(Directions for this task): Copy exactly, beginning with the line holding "left_click(392, 264)" and ending with the final line of the data beneath this task; copy nothing else, and leave out every picture.

(Information shown):
____

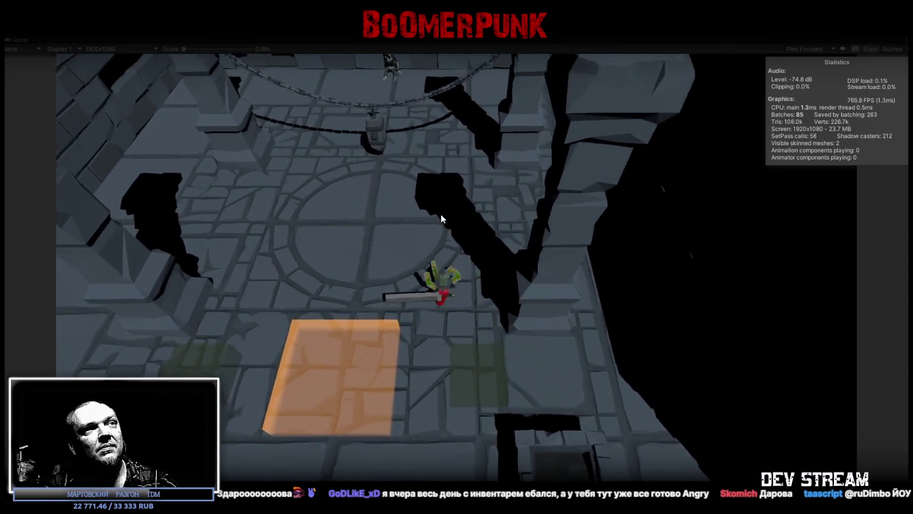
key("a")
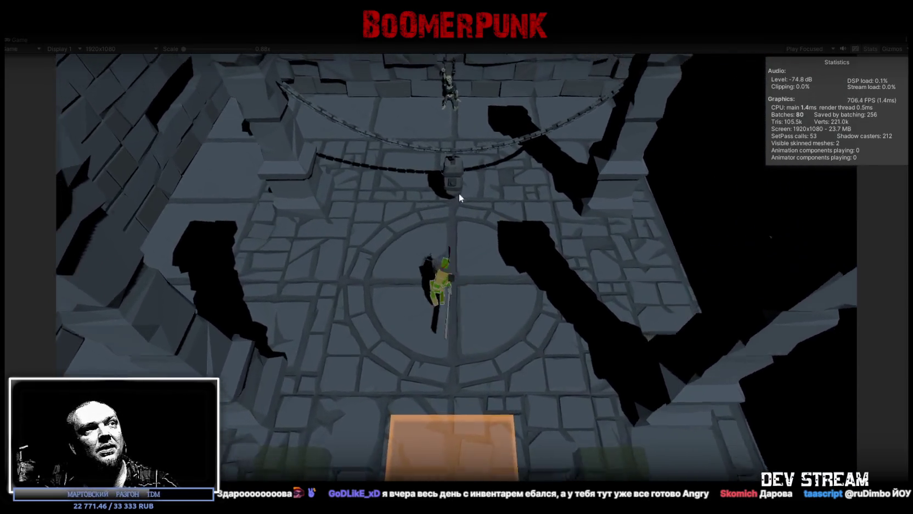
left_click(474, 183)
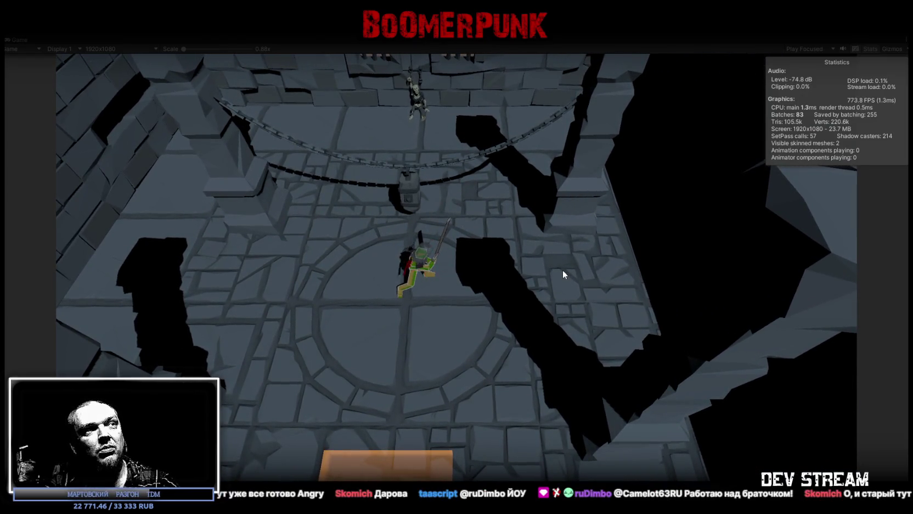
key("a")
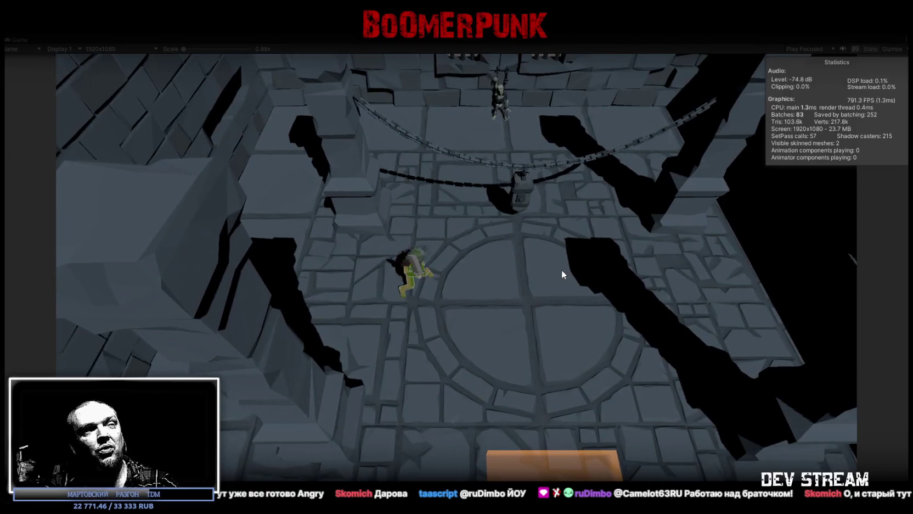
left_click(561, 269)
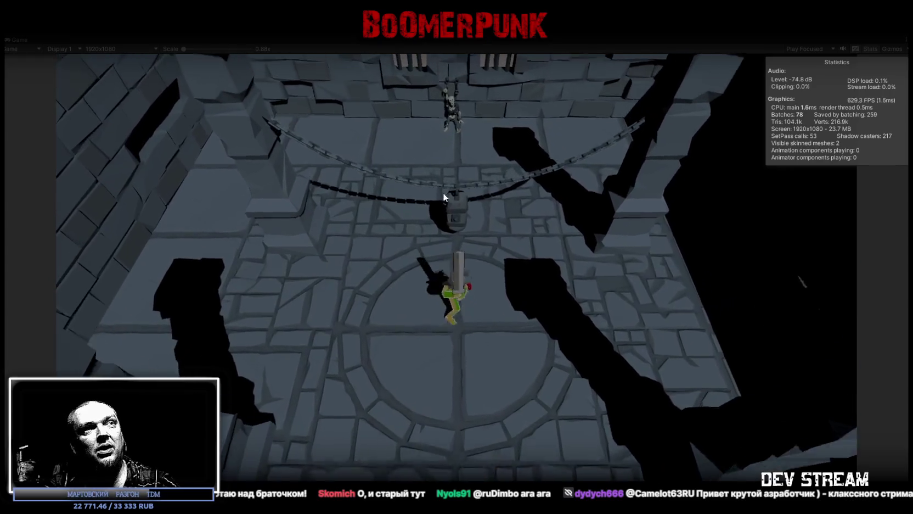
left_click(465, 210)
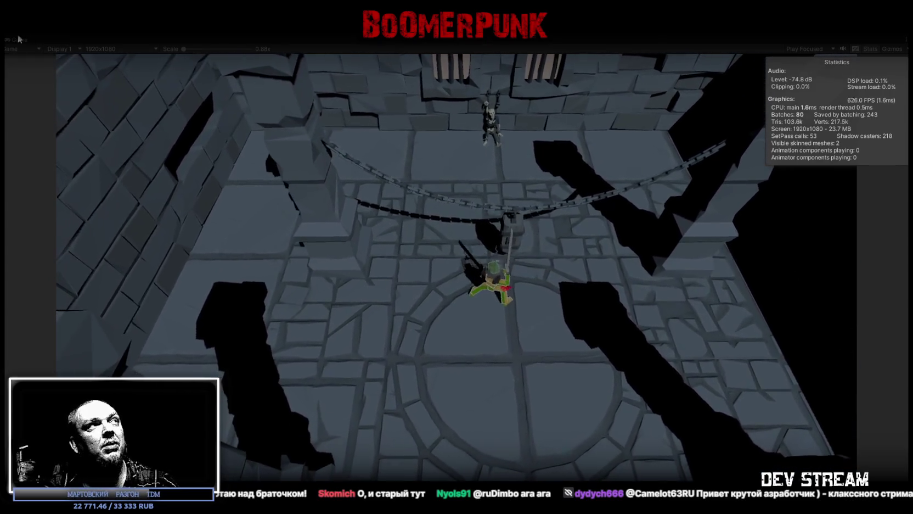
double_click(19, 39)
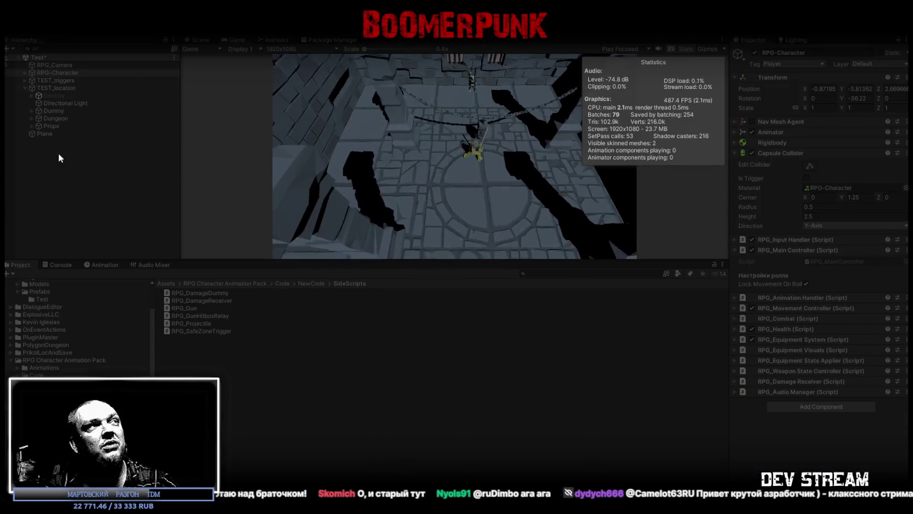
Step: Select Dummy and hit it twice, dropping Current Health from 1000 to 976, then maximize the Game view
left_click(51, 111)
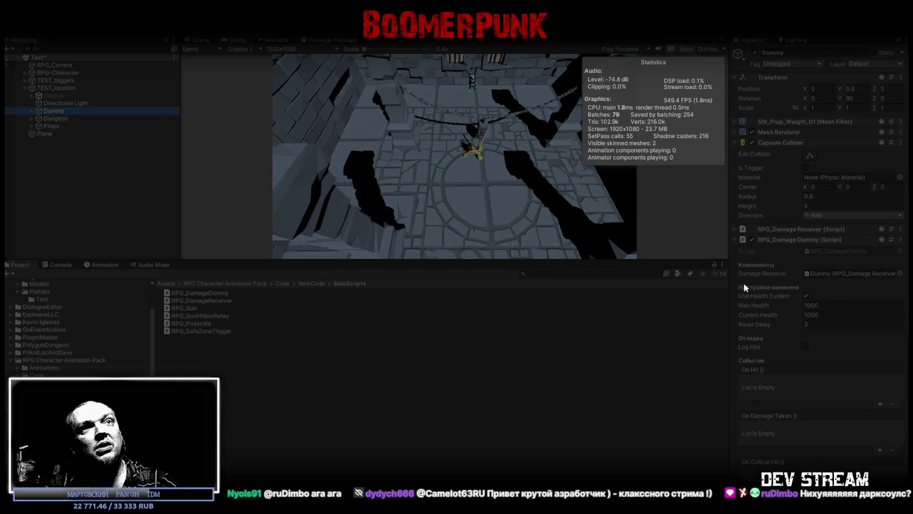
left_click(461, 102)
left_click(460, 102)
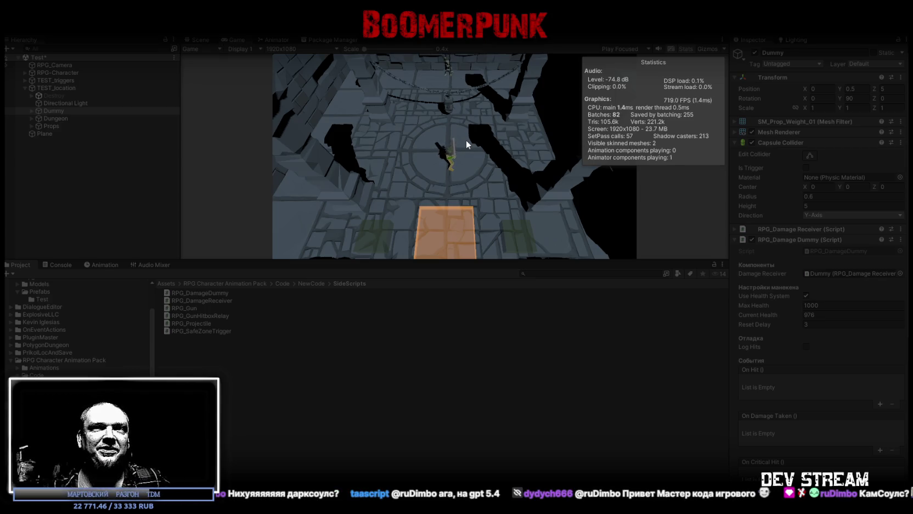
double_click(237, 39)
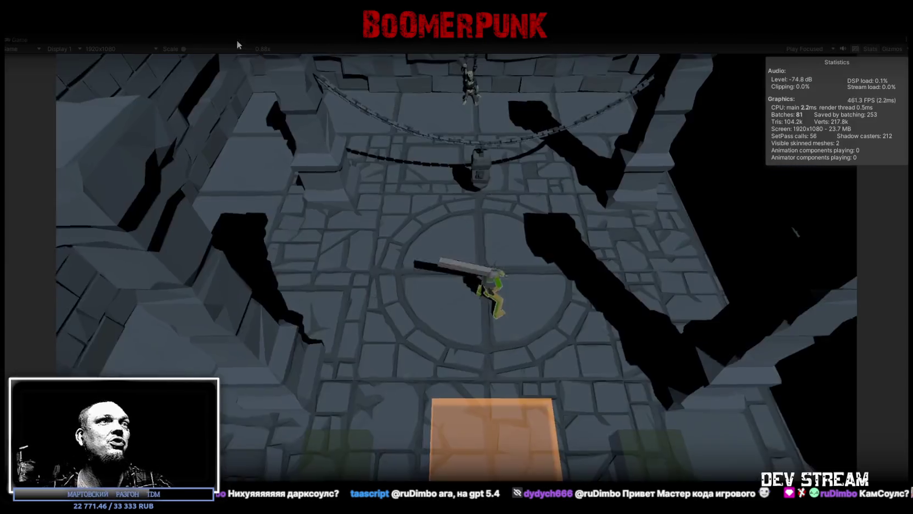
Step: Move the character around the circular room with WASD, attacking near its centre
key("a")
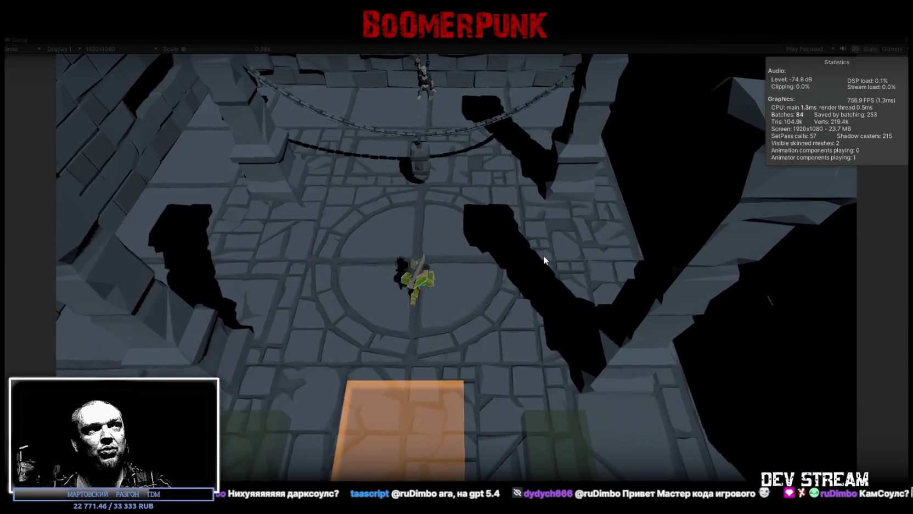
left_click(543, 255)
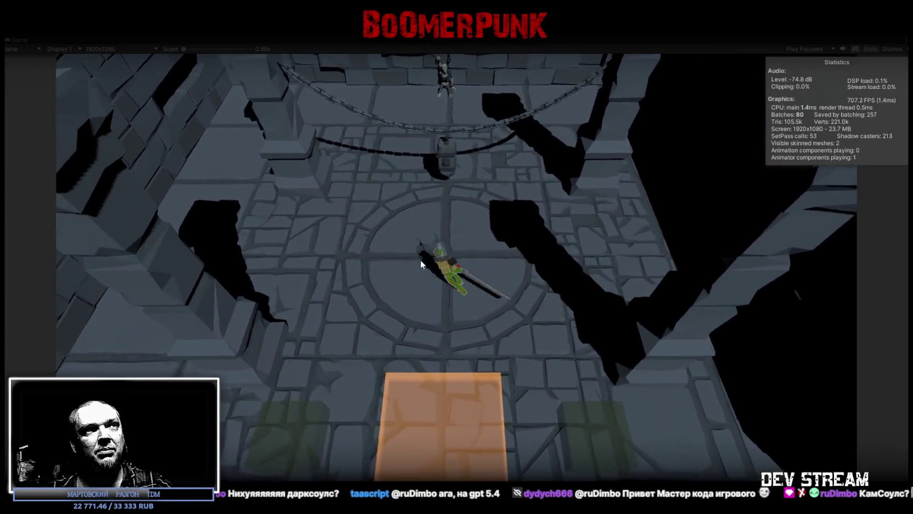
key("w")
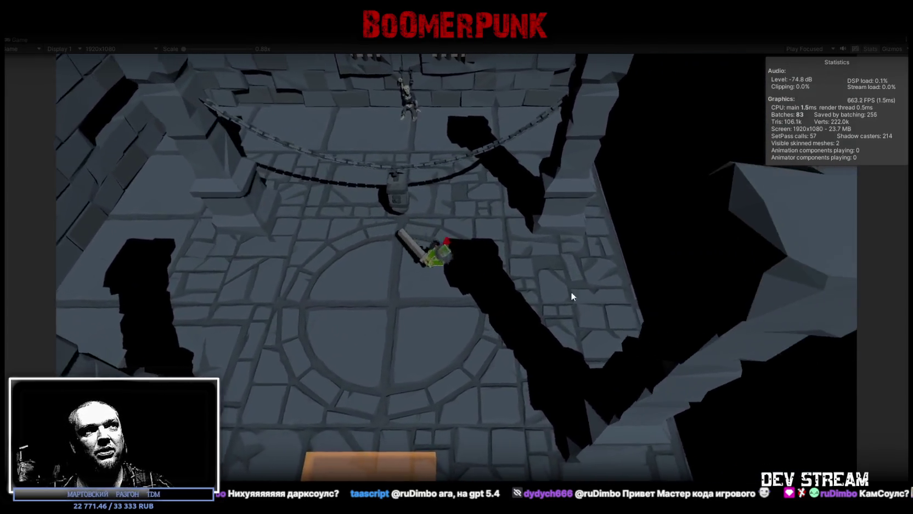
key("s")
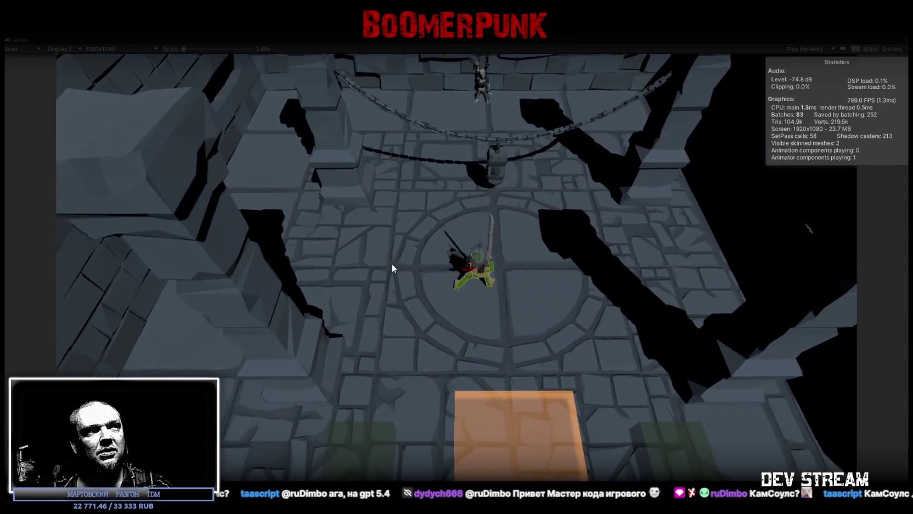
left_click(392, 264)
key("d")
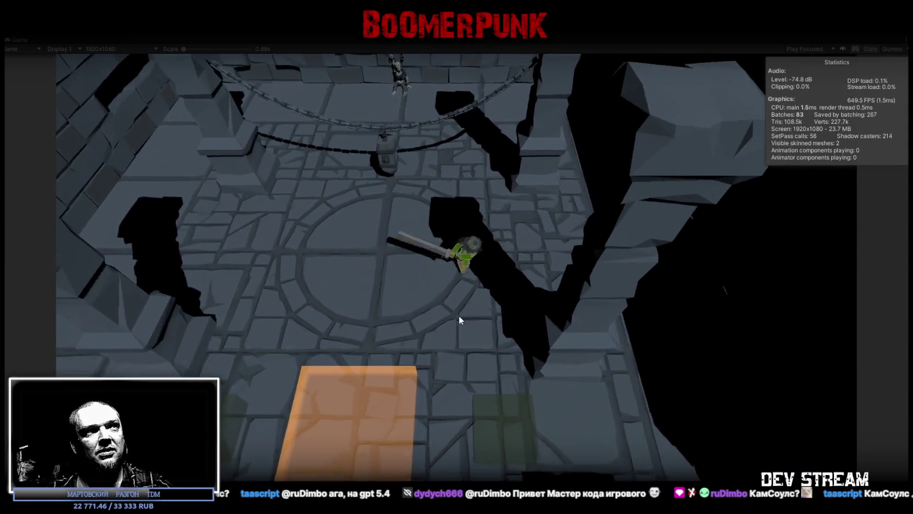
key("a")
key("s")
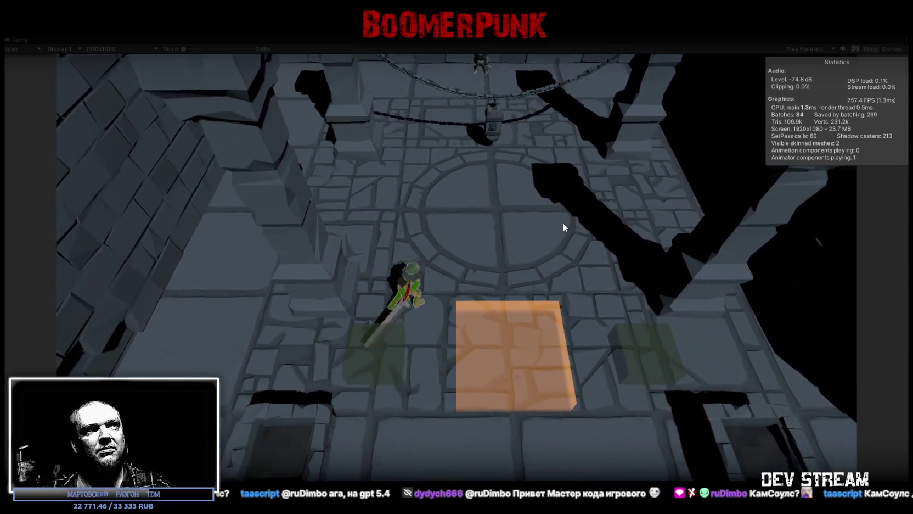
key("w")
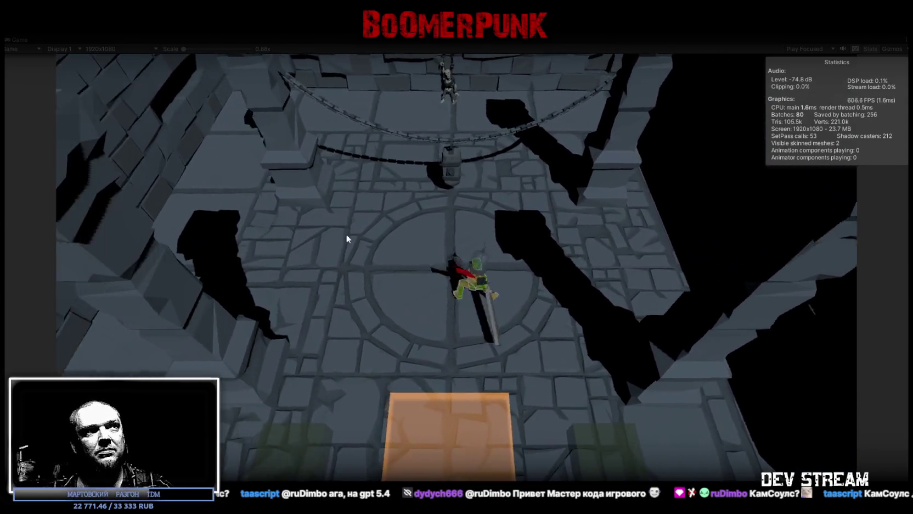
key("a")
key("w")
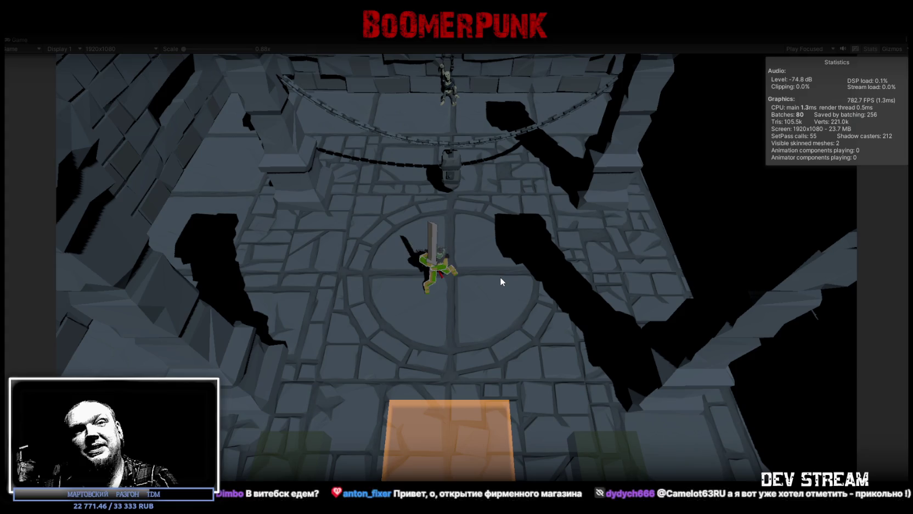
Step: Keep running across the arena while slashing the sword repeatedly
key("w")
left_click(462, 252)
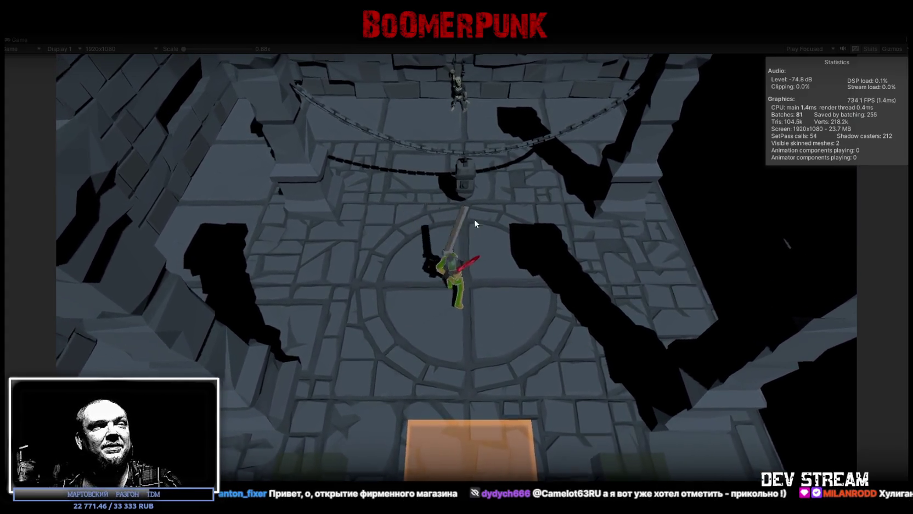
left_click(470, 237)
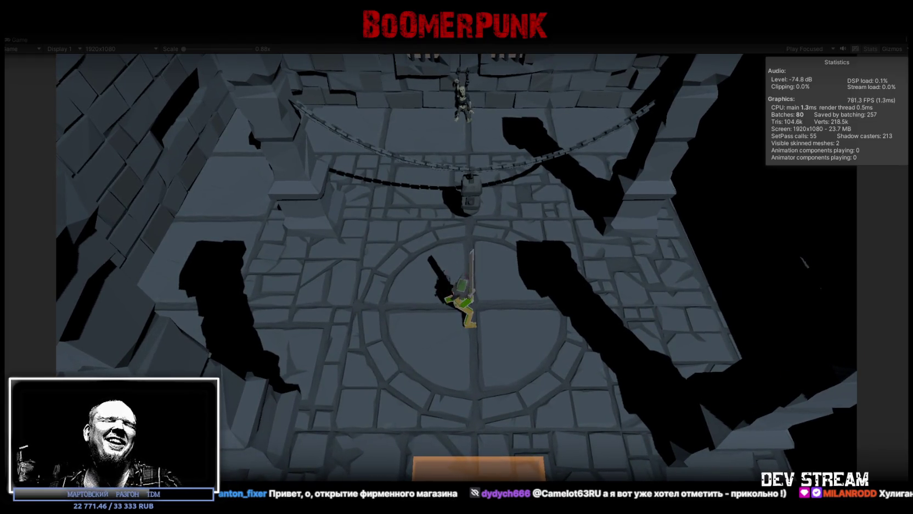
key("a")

____

(Task result):
left_click(392, 264)
key("d")
key("a")
key("s")
key("w")
key("a")
key("w")
Step: Keep running across the arena while slashing the sword repeatedly
key("w")
left_click(462, 252)
left_click(470, 237)
key("a")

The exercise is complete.